This report describes Bloom syndrome; this disease exhibits autosomal recessive inheritance. The human gene implicated in this disease is BLM, which encodes Bloom Syndrome, RecQ Helicase-Like (also called RECQL3). There is one high-scoring fly ortholog, Blm, for which classical amorphic and hypomorphic alleles, RNAi-targeting constructs, and alleles caused by insertional mutagenesis have been generated.
A UAS construct of the wild-type human Hsap\BLM gene has been introduced into flies; heterologous rescue (functional complementation) has been demonstrated for the IR sensitivity phenotype.
Females homozygous for a null allele of Dmel\Blm are sterile due to maternal-effect embryonic lethality; males exhibit reduced fertility. Homozygotes are hypersensitive to chemical mutagens and radiation; in sperm, chromosome nondisjunction and chromosome loss are increased more than tenfold. Genetic and physical interactions have been described for Dmel\Blm; see below and in the Blm gene report.
[updated Jun. 2020 by FlyBase; FBrf0222196]
[BLOOM SYNDROME; BLM](https://omim.org/entry/210900)
[RECQ PROTEIN-LIKE 3; RECQL3](https://omim.org/entry/604610)
Bloom's syndrome (BSyn) is characterized by severe pre- and postnatal growth deficiency, highly characteristic sparseness of subcutaneous fat tissue throughout infancy and early childhood, and short stature throughout postnatal life that in most affected individuals is accompanied by an erythematous and sun-sensitive skin lesion of the face. Gastroesophageal reflux (GER) is common and very possibly responsible for infections of the upper respiratory tract, the middle ear, and the lung that occur repeatedly in most persons with BSyn. Although most affected individuals have normal intellectual ability, many exhibit a poorly defined (and little studied) learning disability. Women may be fertile, but menopause occurs unusually early; men are infertile. Serious medical complications that are much more common than in the general population and that also appear at unusually early ages are chronic obstructive pulmonary disease, diabetes mellitus resembling the adult-onset type, and cancer of a wide variety of types and anatomic sites.
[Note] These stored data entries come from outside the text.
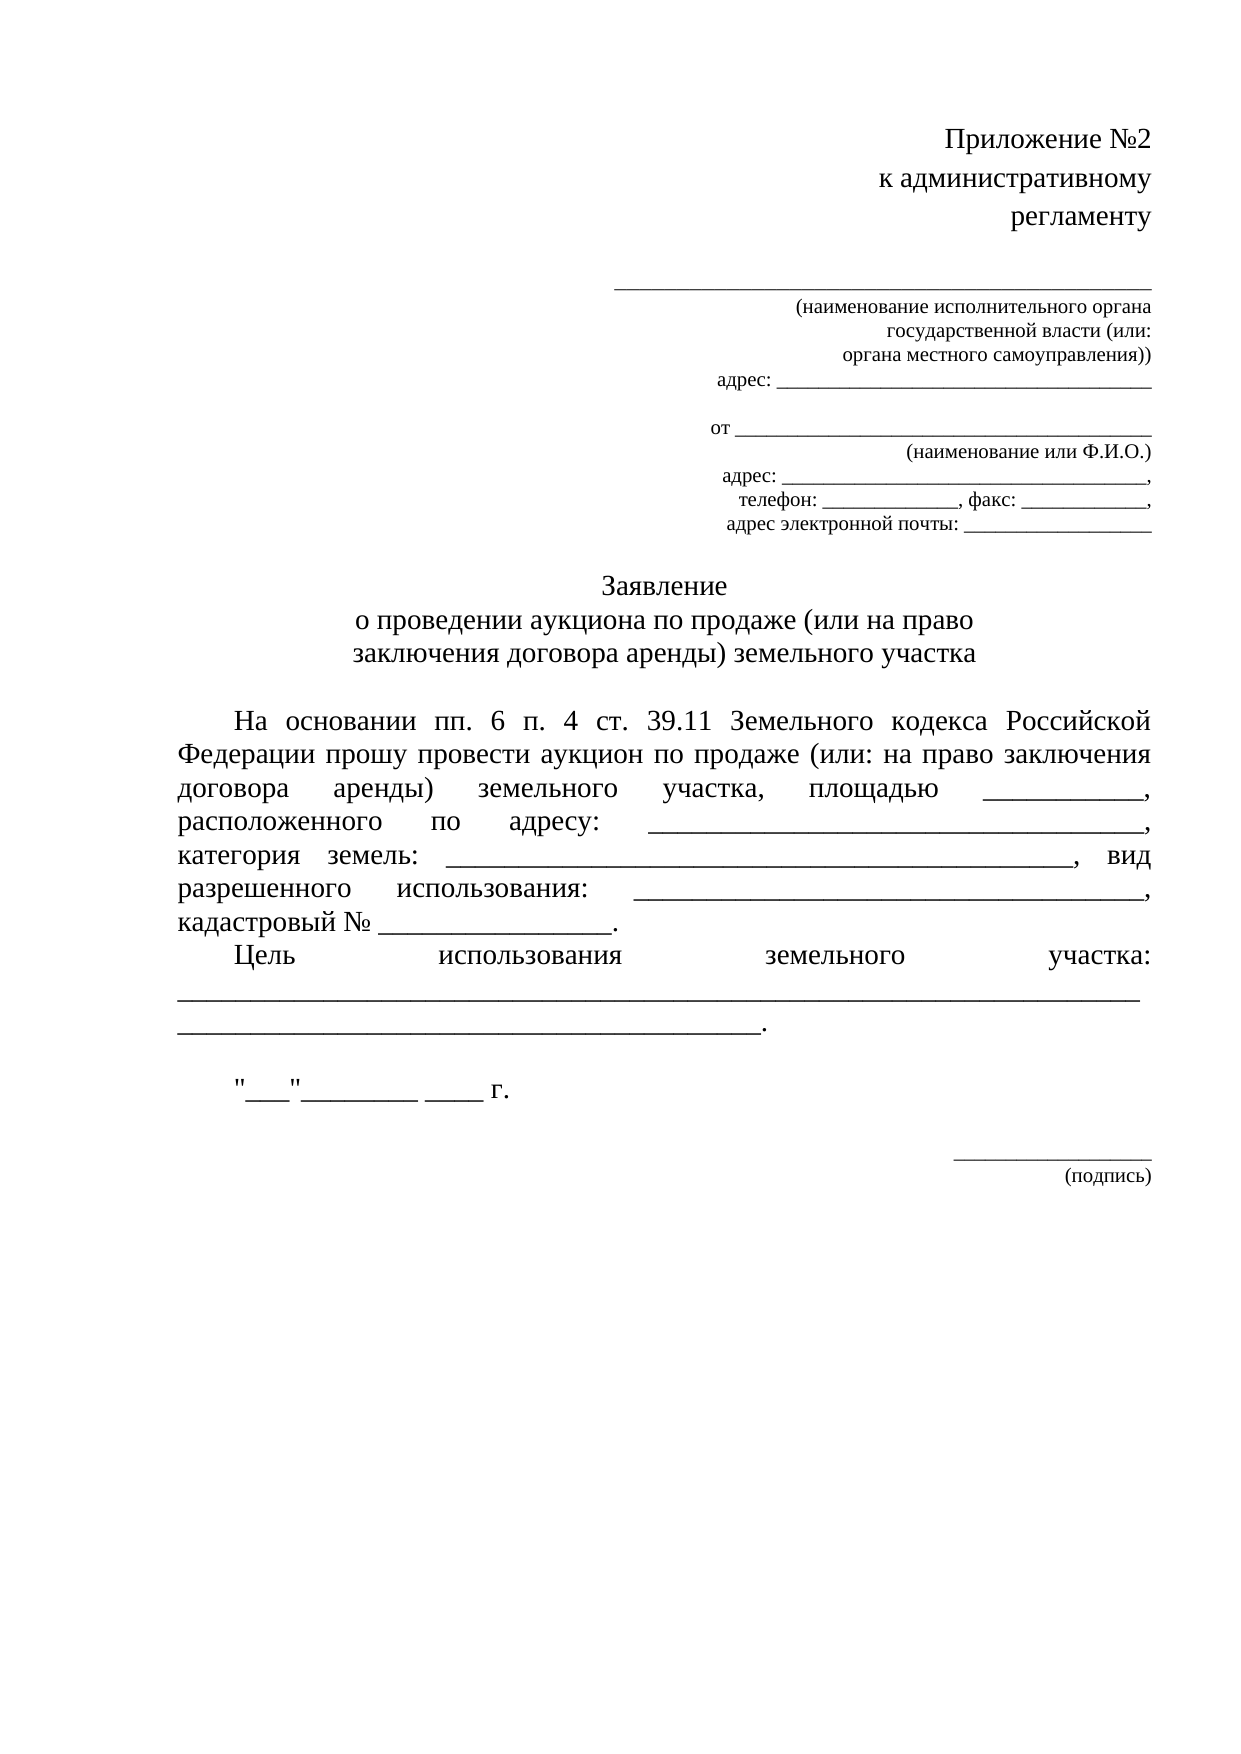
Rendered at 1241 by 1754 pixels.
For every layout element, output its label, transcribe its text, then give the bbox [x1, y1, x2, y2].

text На основании пп. 6 п. 4 ст. 39.11 Земельного кодекса Российской Федерации прошу провести аукцион по продаже (или: на право заключения договора аренды) земельного участка, площадью ___________, расположенного по адресу: __________________________________, категория земель: ___________________________________________, вид разрешенного использования: ___________________________________, кадастровый № ________________. [177, 703, 1152, 937]
text к административному [177, 160, 1152, 193]
text государственной власти (или: [177, 318, 1152, 342]
text ___________________________________________ [177, 271, 1152, 294]
text Цель использования земельного участка: __________________________________________________________________________________________________________. [177, 937, 1152, 1038]
text "___"________ ____ г. [177, 1072, 1152, 1105]
text органа местного самоуправления)) [177, 342, 1152, 366]
text регламенту [177, 198, 1152, 232]
text (подпись) [177, 1163, 1152, 1187]
text адрес электронной почты: __________________ [177, 511, 1152, 535]
text заключения договора аренды) земельного участка [177, 636, 1152, 669]
text (наименование исполнительного органа [177, 294, 1152, 318]
text (наименование или Ф.И.О.) [177, 439, 1152, 463]
text адрес: ____________________________________ [177, 366, 1152, 391]
text о проведении аукциона по продаже (или на право [177, 602, 1152, 636]
text от ________________________________________ [177, 414, 1152, 439]
text телефон: _____________, факс: ____________, [177, 487, 1152, 511]
text адрес: ___________________________________, [177, 463, 1152, 487]
text Приложение №2 [177, 121, 1152, 155]
text Заявление [177, 568, 1152, 602]
text ___________________ [177, 1139, 1152, 1163]
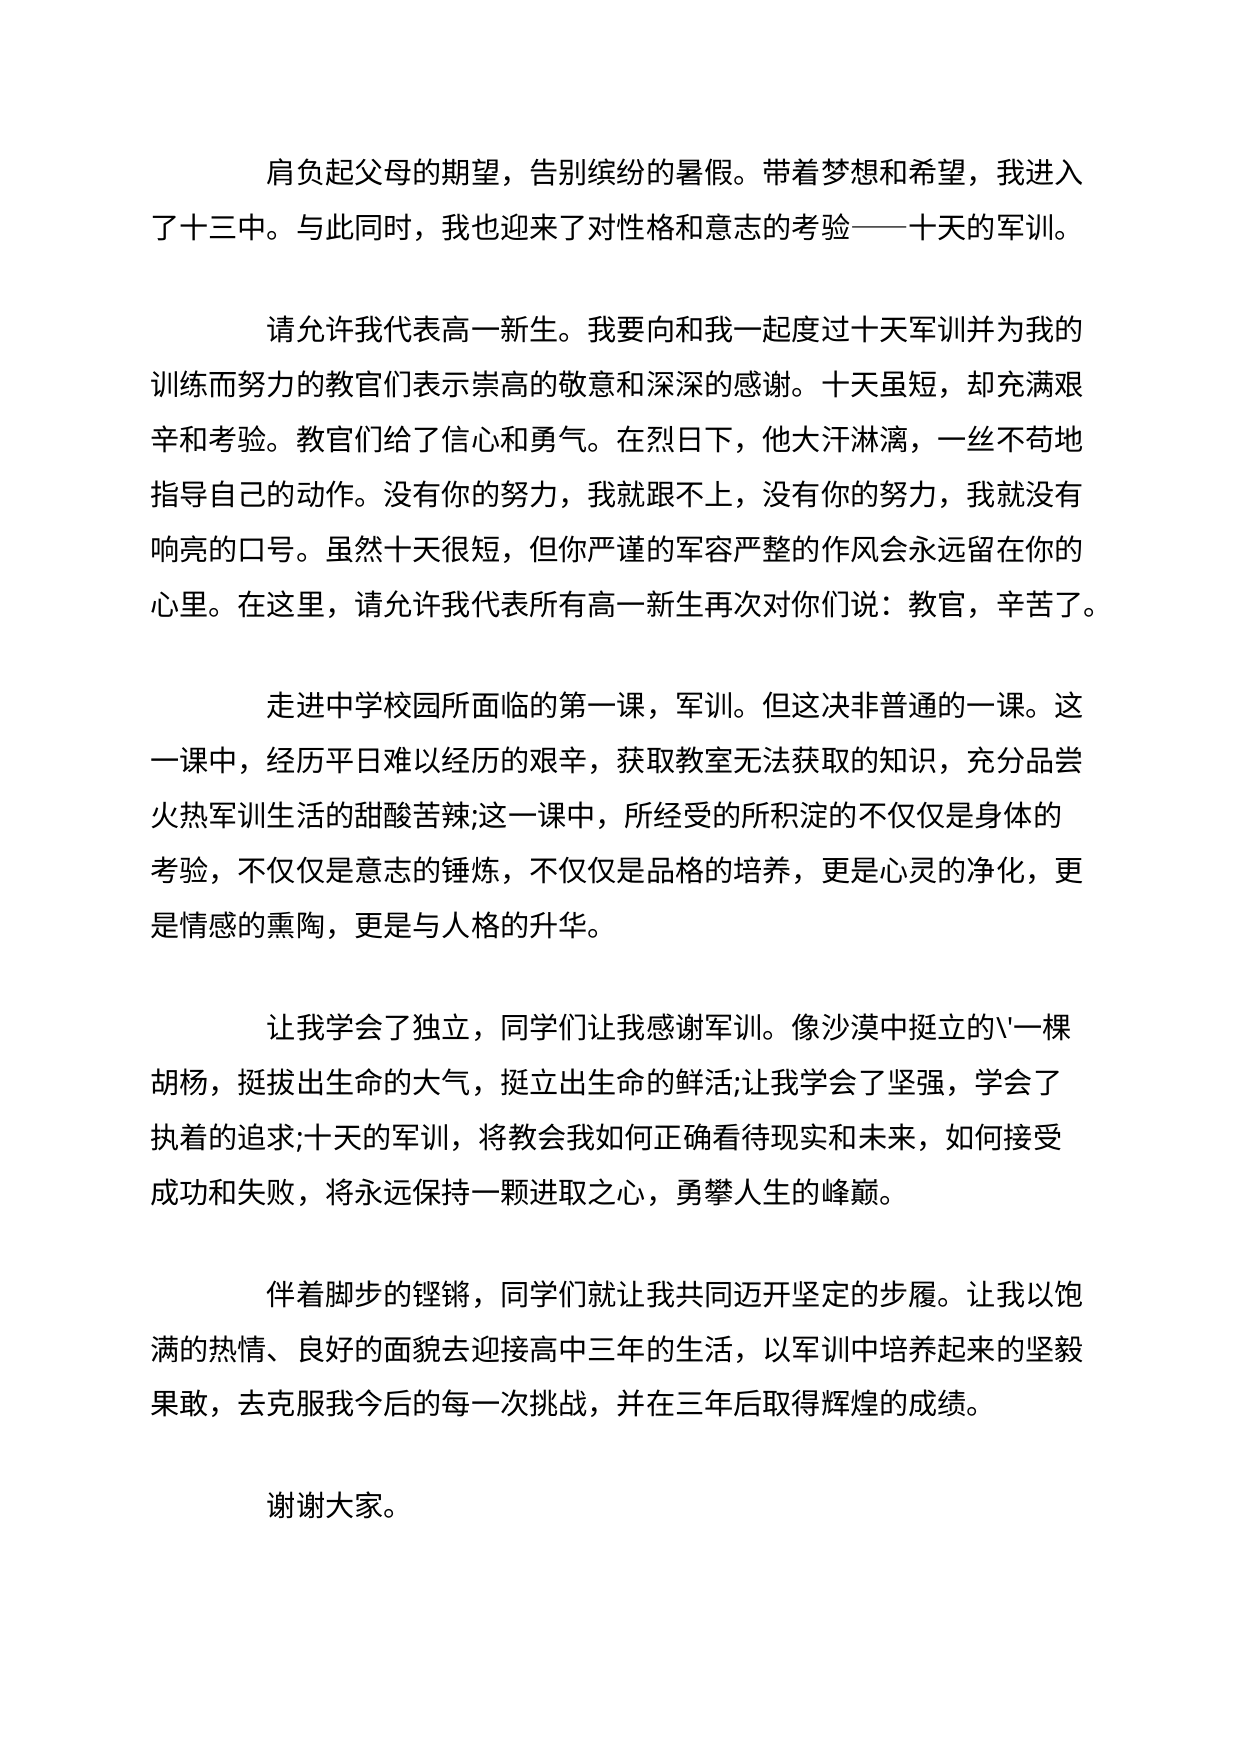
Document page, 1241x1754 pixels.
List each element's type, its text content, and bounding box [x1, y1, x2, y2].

text 伴着脚步的铿锵，同学们就让我共同迈开坚定的步履。让我以饱满的热情、良好的面貌去迎接高中三年的生活，以军训中培养起来的坚毅果敢，去克服我今后的每一次挑战，并在三年后取得辉煌的成绩。 [150, 1271, 1090, 1423]
text 请允许我代表高一新生。我要向和我一起度过十天军训并为我的训练而努力的教官们表示崇高的敬意和深深的感谢。十天虽短，却充满艰辛和考验。教官们给了信心和勇气。在烈日下，他大汗淋漓，一丝不苟地指导自己的动作。没有你的努力，我就跟不上，没有你的努力，我就没有响亮的口号。虽然十天很短，但你严谨的军容严整的作风会永远留在你的心里。在这里，请允许我代表所有高一新生再次对你们说：教官，辛苦了。 [150, 307, 1090, 623]
text 谢谢大家。 [150, 1483, 1090, 1525]
text 肩负起父母的期望，告别缤纷的暑假。带着梦想和希望，我进入了十三中。与此同时，我也迎来了对性格和意志的考验——十天的军训。 [150, 150, 1090, 247]
text 让我学会了独立，同学们让我感谢军训。像沙漠中挺立的\'一棵胡杨，挺拔出生命的大气，挺立出生命的鲜活;让我学会了坚强，学会了执着的追求;十天的军训，将教会我如何正确看待现实和未来，如何接受成功和失败，将永远保持一颗进取之心，勇攀人生的峰巅。 [150, 1004, 1090, 1212]
text 走进中学校园所面临的第一课，军训。但这决非普通的一课。这一课中，经历平日难以经历的艰辛，获取教室无法获取的知识，充分品尝火热军训生活的甜酸苦辣;这一课中，所经受的所积淀的不仅仅是身体的考验，不仅仅是意志的锤炼，不仅仅是品格的培养，更是心灵的净化，更是情感的熏陶，更是与人格的升华。 [150, 683, 1090, 945]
BSyn is very rare in all national and ethnic groups but is relatively less rare in Ashkenazi Jews. [From GeneReviews, Blooms's syndrome, pubmed:20301572 2015.12.21]
Bloom syndrome is an autosomal recessive disorder characterized by proportionate pre- and postnatal growth deficiency; sun-sensitive, telangiectatic, hypo- and hyperpigmented skin; predisposition to malignancy; and chromosomal instability. [From MIM:210900, 2015.12.21]
Bloom syndrome (BLM) is caused by recessive mutation in the gene BLM (RECQL3). [From MIM:210900, 2015.12.21]
Bloom syndrome can be cytogenetically confirmed in either of two ways, preferably both: either by demonstrating a certain symmetric, four-armed chromatid interchange configuration known as a quadriradial (Qr) in cultured blood lymphocytes, or by a greatly increased frequency of sister-chromatid exchanges (SCEs) in cultured cells of any type. [From GeneReviews, Blooms's syndrome, pubmed:20301572 2015.12.21]
Lymphocytes from patients with Bloom syndrome showed an incidence of cell resistance to the purine analog 6-thioguanine about 8 times the normal. Cells with specific locus mutations have been reported to be present in abnormally great numbers in Bloom syndrome fibroblast cultures, e.g., 6-thioguanine-resistant and diphtheria toxin-resistant cells (Vijayalaxmi et al., 1983, pubmed:6879180). Blood from persons with Bloom syndrome showed 50- to 100-fold increases in the frequency of variants of 3 types, those with a hemizygous phenotype, those with a homozygous phenotype, and those with what appeared to be partial loss of the expression of 1 locus. The high frequency of homozygous variants, indicating altered allelic segregation, could be taken as evidence for increased somatic crossing-over in vivo (Langlois, et al., 1989, pubmed: 2911598). [From MIM:210900, 2015.12.21]
The Bloom syndrome gene product is related to the RecQ subset of DExH box-containing DNA helicases and has both DNA-stimulated ATPase and ATP-dependent DNA helicase activities. Mutations causing Bloom syndrome delete or alter helicase motifs and may disable the 3'-5' helicase activity. The normal protein may act to suppress inappropriate recombination (McDaniel and Schultz, 1994, pubmed:1518822). [provided by RefSeq, Jul 2008]
One to one: 1 human to 1 Drosophila.
Ortholog of human BLM (1 Drosophila to 1 human).
Dmel\Blm shares 30% identity and 47% similarity with human BLM.